■ **TASK OBJECTIVE**: All lines in the material containing the word "sbollentamento" need to be copied.
----
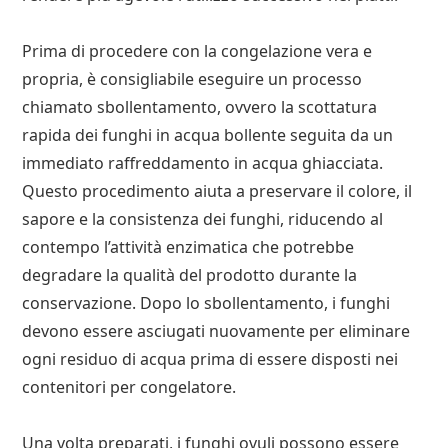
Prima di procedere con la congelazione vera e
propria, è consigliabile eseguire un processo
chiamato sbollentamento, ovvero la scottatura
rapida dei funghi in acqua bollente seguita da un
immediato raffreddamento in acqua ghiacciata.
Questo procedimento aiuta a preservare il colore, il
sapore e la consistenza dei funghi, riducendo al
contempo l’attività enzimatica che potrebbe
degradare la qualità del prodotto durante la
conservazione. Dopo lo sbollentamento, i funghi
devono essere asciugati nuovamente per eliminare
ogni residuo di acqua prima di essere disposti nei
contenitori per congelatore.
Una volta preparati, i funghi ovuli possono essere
----
■ **SOLUTION TO THIS PROBLEM**:
chiamato sbollentamento, ovvero la scottatura
conservazione. Dopo lo sbollentamento, i funghi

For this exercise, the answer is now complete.